### YOUR GOAL
What you output must be the exact lines from the first line of the data through the one holding "X269770355Y-131030600D02*", with no pictures.

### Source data
* * *
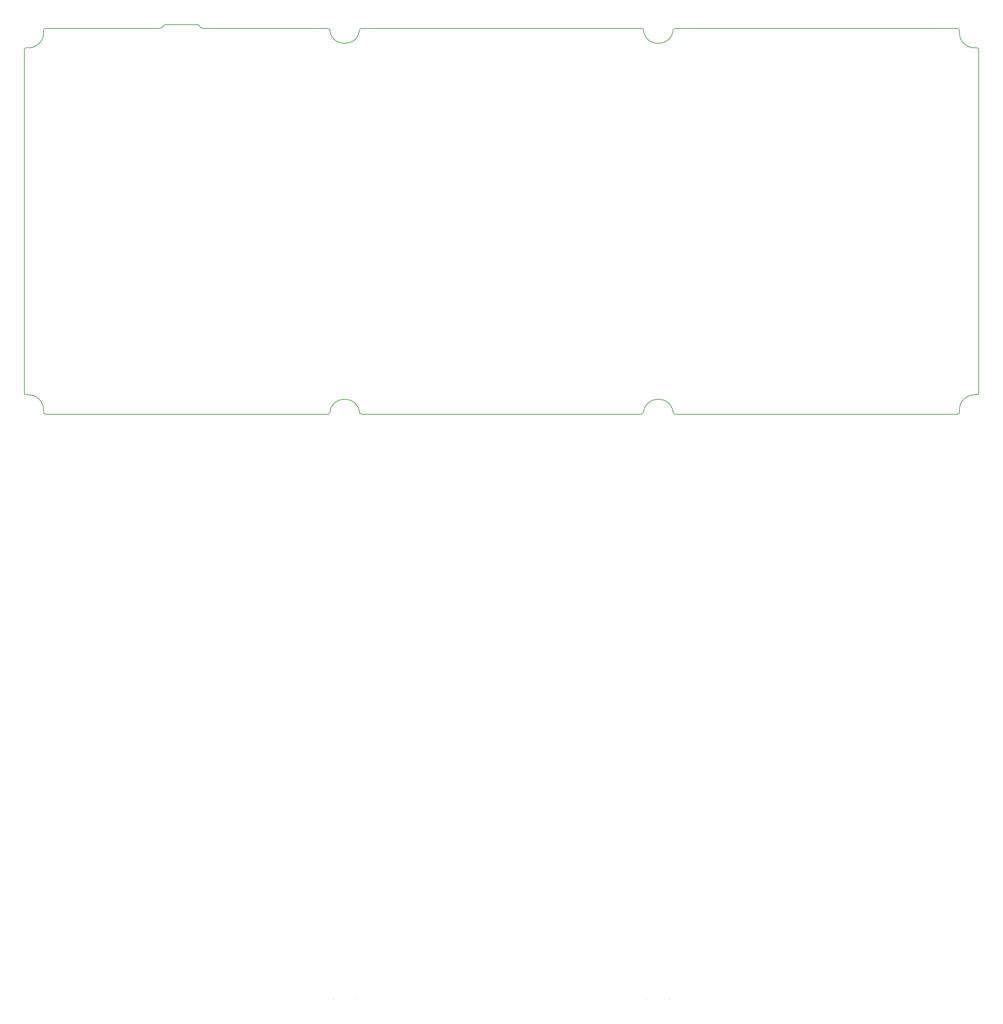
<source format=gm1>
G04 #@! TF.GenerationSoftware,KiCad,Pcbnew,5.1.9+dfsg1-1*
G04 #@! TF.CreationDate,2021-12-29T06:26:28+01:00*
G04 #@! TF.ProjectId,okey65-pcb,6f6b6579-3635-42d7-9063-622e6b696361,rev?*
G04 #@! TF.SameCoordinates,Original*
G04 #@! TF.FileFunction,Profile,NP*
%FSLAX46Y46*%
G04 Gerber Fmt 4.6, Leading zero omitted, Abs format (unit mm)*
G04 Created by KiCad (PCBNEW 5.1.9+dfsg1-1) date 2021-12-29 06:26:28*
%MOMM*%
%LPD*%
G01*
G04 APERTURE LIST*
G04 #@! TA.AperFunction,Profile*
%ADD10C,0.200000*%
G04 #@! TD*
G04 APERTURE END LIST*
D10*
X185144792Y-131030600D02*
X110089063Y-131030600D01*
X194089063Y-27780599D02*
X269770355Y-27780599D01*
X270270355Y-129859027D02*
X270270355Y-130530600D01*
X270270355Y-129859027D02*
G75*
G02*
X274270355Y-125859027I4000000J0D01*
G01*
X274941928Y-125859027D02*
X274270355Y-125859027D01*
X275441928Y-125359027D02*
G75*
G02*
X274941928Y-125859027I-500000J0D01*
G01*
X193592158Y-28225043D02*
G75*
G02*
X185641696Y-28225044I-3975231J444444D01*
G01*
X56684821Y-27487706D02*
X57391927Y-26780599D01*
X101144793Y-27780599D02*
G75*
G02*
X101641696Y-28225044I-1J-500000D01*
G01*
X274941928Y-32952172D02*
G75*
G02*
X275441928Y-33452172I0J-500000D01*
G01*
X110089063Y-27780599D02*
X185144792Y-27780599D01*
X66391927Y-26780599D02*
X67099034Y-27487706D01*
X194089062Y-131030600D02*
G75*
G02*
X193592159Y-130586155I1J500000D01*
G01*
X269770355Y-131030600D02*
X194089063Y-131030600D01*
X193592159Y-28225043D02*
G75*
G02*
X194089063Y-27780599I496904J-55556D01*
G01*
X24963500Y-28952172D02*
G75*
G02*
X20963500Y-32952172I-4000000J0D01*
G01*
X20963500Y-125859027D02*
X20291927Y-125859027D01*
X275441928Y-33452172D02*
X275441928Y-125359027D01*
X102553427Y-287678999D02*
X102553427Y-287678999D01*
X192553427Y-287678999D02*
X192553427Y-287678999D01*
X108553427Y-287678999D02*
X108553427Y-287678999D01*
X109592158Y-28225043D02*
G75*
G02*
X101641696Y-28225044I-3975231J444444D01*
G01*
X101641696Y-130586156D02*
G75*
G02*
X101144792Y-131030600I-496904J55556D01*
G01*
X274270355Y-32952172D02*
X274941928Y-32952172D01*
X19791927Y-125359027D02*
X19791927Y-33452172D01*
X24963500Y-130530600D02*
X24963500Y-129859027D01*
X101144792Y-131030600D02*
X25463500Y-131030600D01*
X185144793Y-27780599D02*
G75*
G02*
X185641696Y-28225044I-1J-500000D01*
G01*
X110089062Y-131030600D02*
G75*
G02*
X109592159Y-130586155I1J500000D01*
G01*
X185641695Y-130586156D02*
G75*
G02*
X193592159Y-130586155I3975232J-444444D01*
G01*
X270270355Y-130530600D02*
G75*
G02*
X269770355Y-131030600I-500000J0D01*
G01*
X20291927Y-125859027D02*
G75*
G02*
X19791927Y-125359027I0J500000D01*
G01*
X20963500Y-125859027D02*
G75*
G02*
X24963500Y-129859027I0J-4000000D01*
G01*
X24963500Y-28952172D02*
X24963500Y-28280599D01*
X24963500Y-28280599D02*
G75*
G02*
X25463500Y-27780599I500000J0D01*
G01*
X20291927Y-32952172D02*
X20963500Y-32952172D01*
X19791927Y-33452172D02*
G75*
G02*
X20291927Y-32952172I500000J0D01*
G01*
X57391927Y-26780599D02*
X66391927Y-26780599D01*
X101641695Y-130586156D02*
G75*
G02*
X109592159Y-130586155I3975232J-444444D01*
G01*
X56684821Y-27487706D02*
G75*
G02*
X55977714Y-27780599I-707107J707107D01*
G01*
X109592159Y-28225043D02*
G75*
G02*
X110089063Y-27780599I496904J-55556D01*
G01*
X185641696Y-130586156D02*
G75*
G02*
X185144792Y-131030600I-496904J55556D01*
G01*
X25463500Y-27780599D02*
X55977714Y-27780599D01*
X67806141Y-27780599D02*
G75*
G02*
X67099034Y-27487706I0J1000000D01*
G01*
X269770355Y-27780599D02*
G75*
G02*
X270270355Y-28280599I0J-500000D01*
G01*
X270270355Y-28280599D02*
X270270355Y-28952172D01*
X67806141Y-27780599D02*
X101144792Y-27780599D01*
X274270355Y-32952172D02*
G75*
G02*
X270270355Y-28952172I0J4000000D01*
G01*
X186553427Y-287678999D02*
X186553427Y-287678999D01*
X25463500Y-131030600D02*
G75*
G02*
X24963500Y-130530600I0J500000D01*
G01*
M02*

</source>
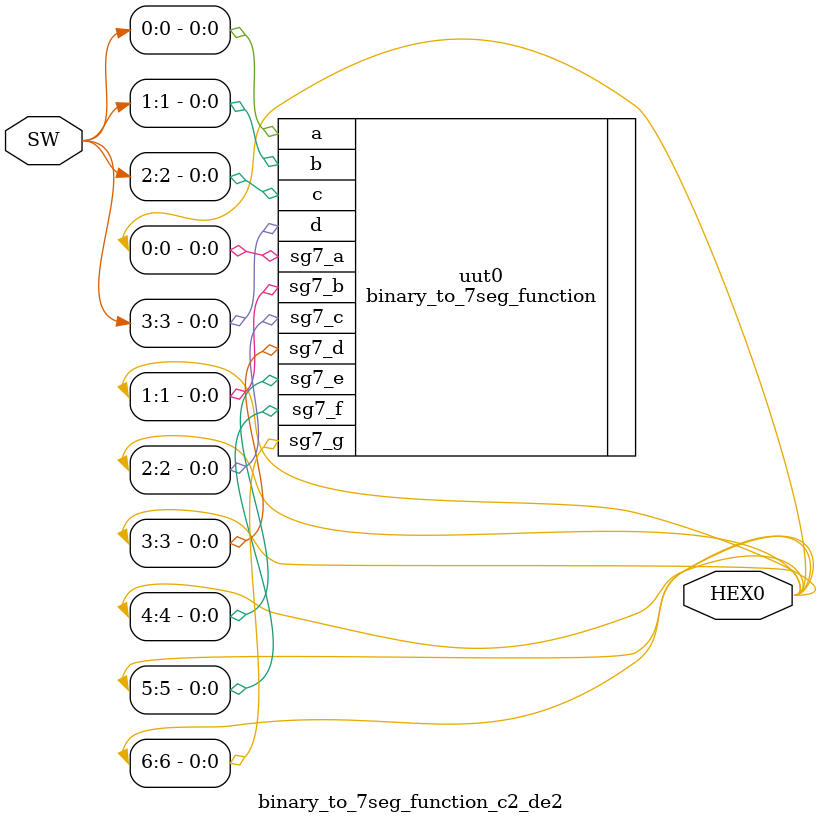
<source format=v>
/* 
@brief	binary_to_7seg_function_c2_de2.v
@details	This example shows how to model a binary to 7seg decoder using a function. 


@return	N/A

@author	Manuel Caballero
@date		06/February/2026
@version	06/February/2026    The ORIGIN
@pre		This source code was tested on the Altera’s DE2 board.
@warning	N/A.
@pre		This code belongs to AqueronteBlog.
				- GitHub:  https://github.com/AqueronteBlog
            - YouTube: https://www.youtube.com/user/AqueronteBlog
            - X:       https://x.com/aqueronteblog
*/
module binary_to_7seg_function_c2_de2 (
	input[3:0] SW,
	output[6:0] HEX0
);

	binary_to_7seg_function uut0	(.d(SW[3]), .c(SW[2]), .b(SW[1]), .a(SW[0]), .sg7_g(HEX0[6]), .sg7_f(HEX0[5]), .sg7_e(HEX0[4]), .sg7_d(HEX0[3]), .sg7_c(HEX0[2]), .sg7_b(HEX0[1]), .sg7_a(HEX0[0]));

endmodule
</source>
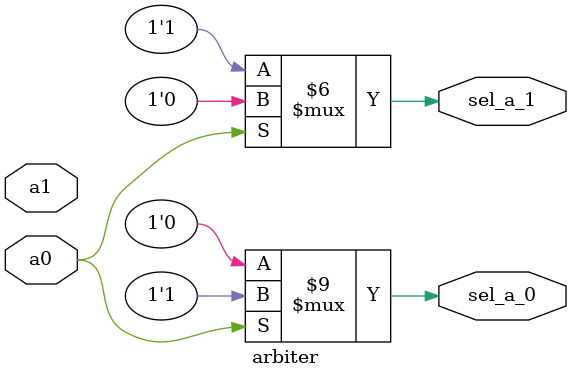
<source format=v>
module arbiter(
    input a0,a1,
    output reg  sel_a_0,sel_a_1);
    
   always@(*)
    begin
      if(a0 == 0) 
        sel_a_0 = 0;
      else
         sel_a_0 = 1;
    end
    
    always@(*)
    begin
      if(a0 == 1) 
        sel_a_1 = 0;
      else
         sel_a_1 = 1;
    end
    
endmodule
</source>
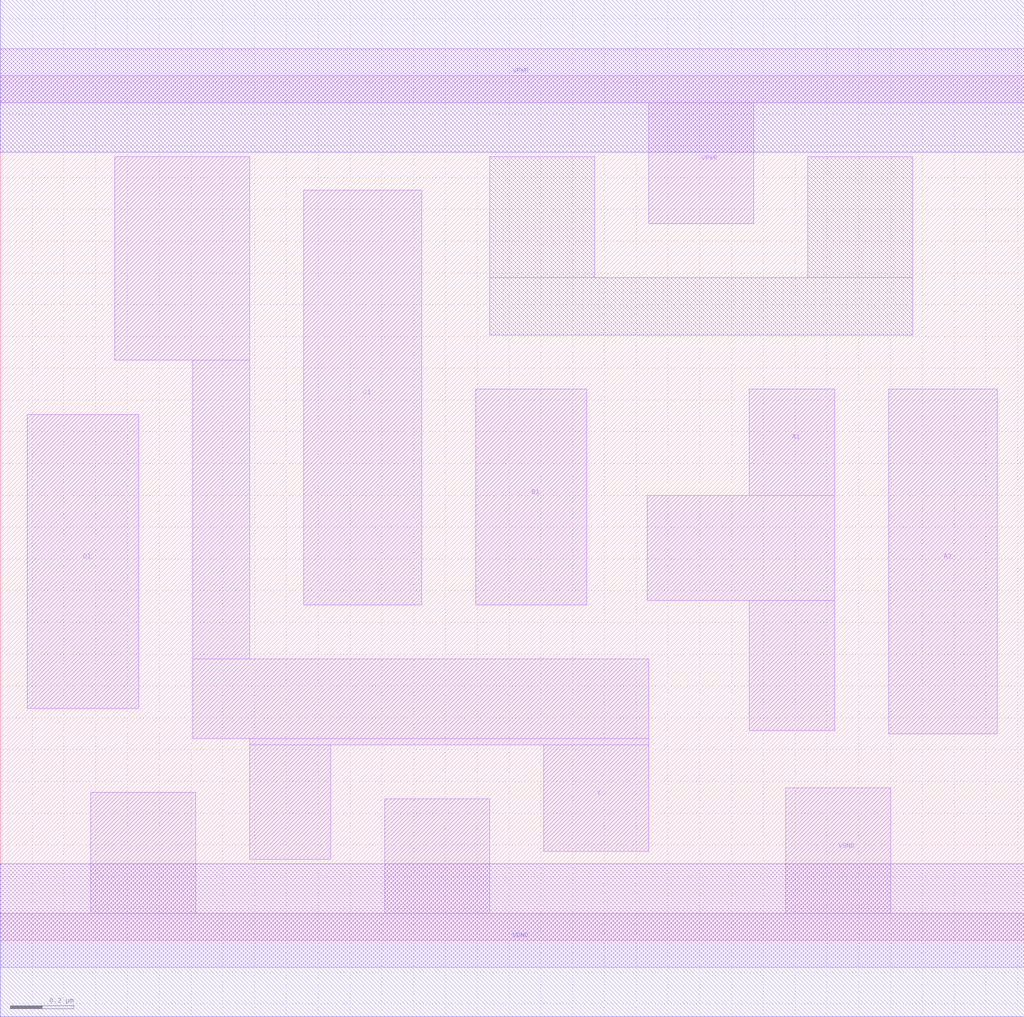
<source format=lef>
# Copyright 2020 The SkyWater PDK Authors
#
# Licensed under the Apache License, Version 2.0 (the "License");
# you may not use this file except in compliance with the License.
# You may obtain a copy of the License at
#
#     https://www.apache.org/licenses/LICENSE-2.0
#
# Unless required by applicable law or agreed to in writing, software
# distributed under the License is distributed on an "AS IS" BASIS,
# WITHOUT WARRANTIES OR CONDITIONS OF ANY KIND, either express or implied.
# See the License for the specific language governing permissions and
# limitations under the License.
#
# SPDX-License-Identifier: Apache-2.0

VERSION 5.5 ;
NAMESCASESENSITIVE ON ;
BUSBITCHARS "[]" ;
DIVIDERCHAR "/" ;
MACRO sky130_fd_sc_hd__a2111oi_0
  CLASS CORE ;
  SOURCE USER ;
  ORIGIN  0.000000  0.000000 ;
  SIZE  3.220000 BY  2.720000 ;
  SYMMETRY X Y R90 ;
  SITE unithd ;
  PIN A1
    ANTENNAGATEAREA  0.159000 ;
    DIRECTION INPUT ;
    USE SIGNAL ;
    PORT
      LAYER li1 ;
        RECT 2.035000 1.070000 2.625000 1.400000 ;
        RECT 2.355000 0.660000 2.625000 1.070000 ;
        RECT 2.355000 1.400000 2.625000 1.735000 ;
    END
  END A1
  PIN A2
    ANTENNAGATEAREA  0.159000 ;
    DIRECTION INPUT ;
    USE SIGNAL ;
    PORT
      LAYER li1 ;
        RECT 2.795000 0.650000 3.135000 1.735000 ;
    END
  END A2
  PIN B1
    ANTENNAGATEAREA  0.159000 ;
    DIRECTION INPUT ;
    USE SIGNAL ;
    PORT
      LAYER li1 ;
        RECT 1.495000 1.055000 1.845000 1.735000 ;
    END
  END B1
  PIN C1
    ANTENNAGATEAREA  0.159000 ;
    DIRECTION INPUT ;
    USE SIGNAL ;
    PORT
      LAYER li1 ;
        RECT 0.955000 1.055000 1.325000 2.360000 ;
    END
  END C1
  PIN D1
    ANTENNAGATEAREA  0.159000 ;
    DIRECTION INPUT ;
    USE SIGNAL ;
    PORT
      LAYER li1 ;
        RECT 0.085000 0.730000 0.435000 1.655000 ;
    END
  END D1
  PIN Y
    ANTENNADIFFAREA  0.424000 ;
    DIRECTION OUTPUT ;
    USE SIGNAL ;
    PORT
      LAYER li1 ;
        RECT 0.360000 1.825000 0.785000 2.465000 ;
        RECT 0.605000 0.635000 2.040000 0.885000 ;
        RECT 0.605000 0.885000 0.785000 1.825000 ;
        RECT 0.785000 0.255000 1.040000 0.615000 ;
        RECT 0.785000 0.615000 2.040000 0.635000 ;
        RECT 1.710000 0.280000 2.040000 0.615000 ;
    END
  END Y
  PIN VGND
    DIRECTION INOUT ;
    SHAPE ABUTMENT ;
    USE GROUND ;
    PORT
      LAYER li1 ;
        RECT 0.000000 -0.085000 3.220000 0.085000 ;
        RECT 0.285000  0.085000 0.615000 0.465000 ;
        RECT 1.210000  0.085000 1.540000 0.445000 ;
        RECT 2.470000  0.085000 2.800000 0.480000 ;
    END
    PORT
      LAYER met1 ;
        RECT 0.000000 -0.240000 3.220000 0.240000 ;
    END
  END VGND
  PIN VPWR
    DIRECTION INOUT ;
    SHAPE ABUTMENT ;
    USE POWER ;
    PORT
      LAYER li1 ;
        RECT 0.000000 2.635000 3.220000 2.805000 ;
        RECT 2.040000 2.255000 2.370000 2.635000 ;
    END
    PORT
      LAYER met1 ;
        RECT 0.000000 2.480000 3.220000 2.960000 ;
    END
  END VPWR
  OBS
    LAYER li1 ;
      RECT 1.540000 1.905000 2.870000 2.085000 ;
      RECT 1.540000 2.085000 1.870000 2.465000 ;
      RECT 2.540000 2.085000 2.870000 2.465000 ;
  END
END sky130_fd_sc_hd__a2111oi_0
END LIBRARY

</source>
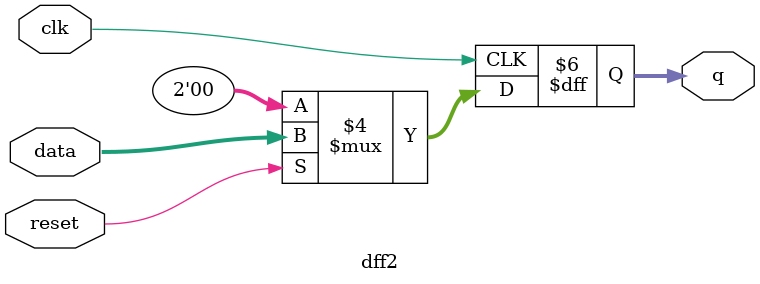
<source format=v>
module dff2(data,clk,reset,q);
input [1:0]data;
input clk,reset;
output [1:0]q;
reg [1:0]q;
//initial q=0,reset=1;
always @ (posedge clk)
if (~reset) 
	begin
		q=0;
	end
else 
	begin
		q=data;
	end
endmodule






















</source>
* * *
### TASK SOLUTION
<source format=gm1>
G04 #@! TF.GenerationSoftware,KiCad,Pcbnew,5.1.9+dfsg1-1*
G04 #@! TF.CreationDate,2021-12-29T06:26:28+01:00*
G04 #@! TF.ProjectId,okey65-pcb,6f6b6579-3635-42d7-9063-622e6b696361,rev?*
G04 #@! TF.SameCoordinates,Original*
G04 #@! TF.FileFunction,Profile,NP*
%FSLAX46Y46*%
G04 Gerber Fmt 4.6, Leading zero omitted, Abs format (unit mm)*
G04 Created by KiCad (PCBNEW 5.1.9+dfsg1-1) date 2021-12-29 06:26:28*
%MOMM*%
%LPD*%
G01*
G04 APERTURE LIST*
G04 #@! TA.AperFunction,Profile*
%ADD10C,0.200000*%
G04 #@! TD*
G04 APERTURE END LIST*
D10*
X185144792Y-131030600D02*
X110089063Y-131030600D01*
X194089063Y-27780599D02*
X269770355Y-27780599D01*
X270270355Y-129859027D02*
X270270355Y-130530600D01*
X270270355Y-129859027D02*
G75*
G02*
X274270355Y-125859027I4000000J0D01*
G01*
X274941928Y-125859027D02*
X274270355Y-125859027D01*
X275441928Y-125359027D02*
G75*
G02*
X274941928Y-125859027I-500000J0D01*
G01*
X193592158Y-28225043D02*
G75*
G02*
X185641696Y-28225044I-3975231J444444D01*
G01*
X56684821Y-27487706D02*
X57391927Y-26780599D01*
X101144793Y-27780599D02*
G75*
G02*
X101641696Y-28225044I-1J-500000D01*
G01*
X274941928Y-32952172D02*
G75*
G02*
X275441928Y-33452172I0J-500000D01*
G01*
X110089063Y-27780599D02*
X185144792Y-27780599D01*
X66391927Y-26780599D02*
X67099034Y-27487706D01*
X194089062Y-131030600D02*
G75*
G02*
X193592159Y-130586155I1J500000D01*
G01*
X269770355Y-131030600D02*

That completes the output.